Quarterbridge (Gaelic: Droichead an Cheathrú) (The Quarters or Quarter Dub: quarterlands of Ballabrooie and Ballaquayle) is situated soon after the 1 mile-marker measured from the TT Grandstand, part of the Snaefell Mountain Course used for the Isle of Man TT races, at the junction of the primary A1 Douglas to Peel road, A2 Douglas to Ramsey road and the A5 Douglas to Port Erin road which forms the boundary between the parishes of Braddan and Onchan in the Isle of Man.

==Name==
The Quarterbridge forms the boundary between the quarterlands of Ballabrooie and Ballaquayle. A quarterland is an old land division in the Isle of Man, which includes a farmstead or Kerroo within the quarterland. In this system four of these divisions became a treen and land rights were entrusted to a landholder, who in turn cultivated one of the quarterlands. The three other quarterlands were rented to freemen paying dues in the form of rents, produce, parish services including the maintenance of a small church or keeil within the treen.

==History==
The Quarterbridge spans the River Glass at this point and forms part of the boundary between the parishes of Braddan and Onchan. A bridge at this point was washed away during a storm in 1727 and replaced with a two-arched structure 30 yards downstream. The local mason Charles Scott was contracted in 1809 to build a single-arched span across the River Glass on the present alignment for a price of £280. The bridge was extended upstream in 1862 and there was a further extension downstream in the early 1900s. The public house on the site, The Union Hotel, was damaged by fire in 1830 and replaced by the present Quarterbridge Hotel. A gatehouse and nearby Quarterbridge rail-crossing were built in 1873 for the new Isle of Man Railway's Douglas to Peel line. Road widening on the A1 Peel Road during the winter of 1937 included the demolition of the Brown Bobby public house and road work at the Quarterbridge road junction. In the 1930s a distinctive roadside cafe was built in a modular prefabricated concrete Post-Modernist design on the junction with the A2 Quarterbridge Road.
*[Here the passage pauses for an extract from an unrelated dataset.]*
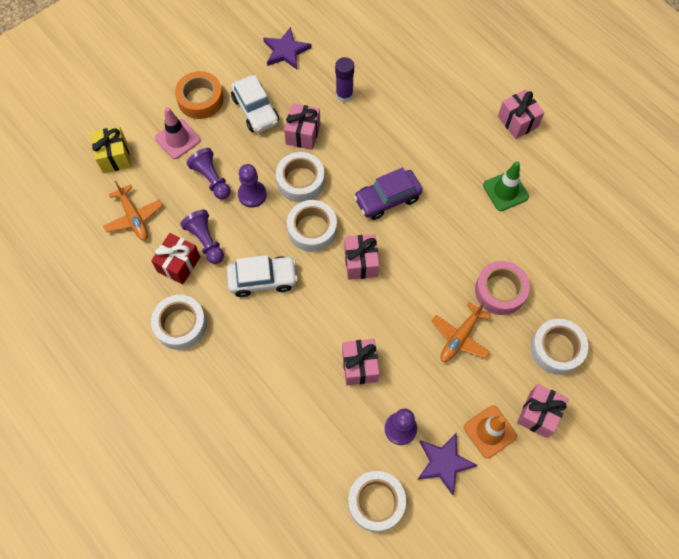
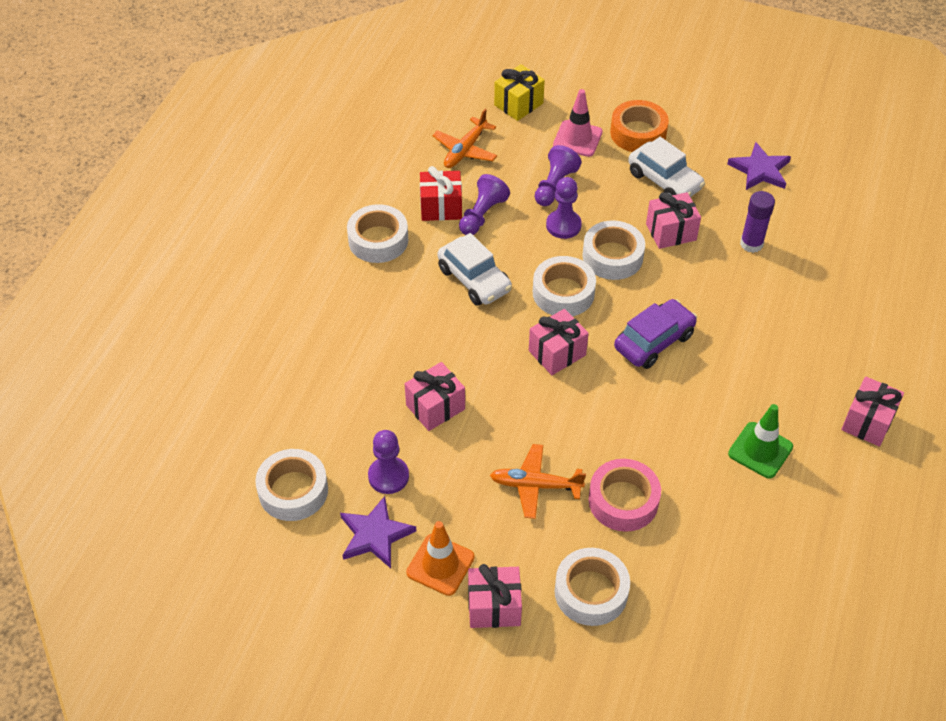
camera: 60 degrees right, 15 degrees down
(255, 110) = (664, 181): white car -> white car turned 75 degrees counterclockwise
(387, 199) = (654, 341): purple car -> purple car turned 105 degrees clockwise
During the winter of 1953/54 road widening to the approach to the Quarterbridge occurred for the 1954 Isle of Man TT Races. In 1963 a roundabout was added to the road junction at the Quarterbridge. In winter 1986/87 there was further reprofiling at the Quarterbridge road junction, with a new road traffic system including two mini-roundabouts, and the removal of a traffic island and cherry trees. In July 2008, the Department of Transport announced a £4 million road safety scheme for the road junction, including the building of a new roundabout and the demolition of the Quarterbridge Hotel. In February/March 2011 the Highways Division of the Department of Infrastructure modified the junction, including major road resurfacing work, improved drainage, elevation changes and repositioning of pedestrian barriers adjacent to the Quarterbridge Hotel.

==Racing==
The Quarterbridge was part of the Highland Course and Four Inch Course used for the Gordon Bennett Trial and Tourist Trophy car races between 1904 and 1922. The start-line for the Highland Course was at the Quarterbridge and junction with the A5 New Castletown Road and the Quarterbridge railway crossing. For the 1906 Isle of Man Tourist Trophy race the Highroad course was amended to a distance of 40.38 miles to prevent disruption to railway services. The start was moved from the Quarterbridge to the road junction of the A2 Quarterbridge Road/Alexander Drive adjacent to the property called 'Woodlands' in the town of Douglas. The startline for the 1908 Tourist Trophy was moved again from the A2 Quarterbridge Road to Hillberry Corner as part of the new Four Inch Course. The 1905 International Motorcycle Cup Races were held in the Isle of Man when the Quarterbridge was used as the start and finish line. The Quarterbridge road junction is part of the Mountain Course used since 1911 for the TT and from 1923 for the Manx Grand Prix races.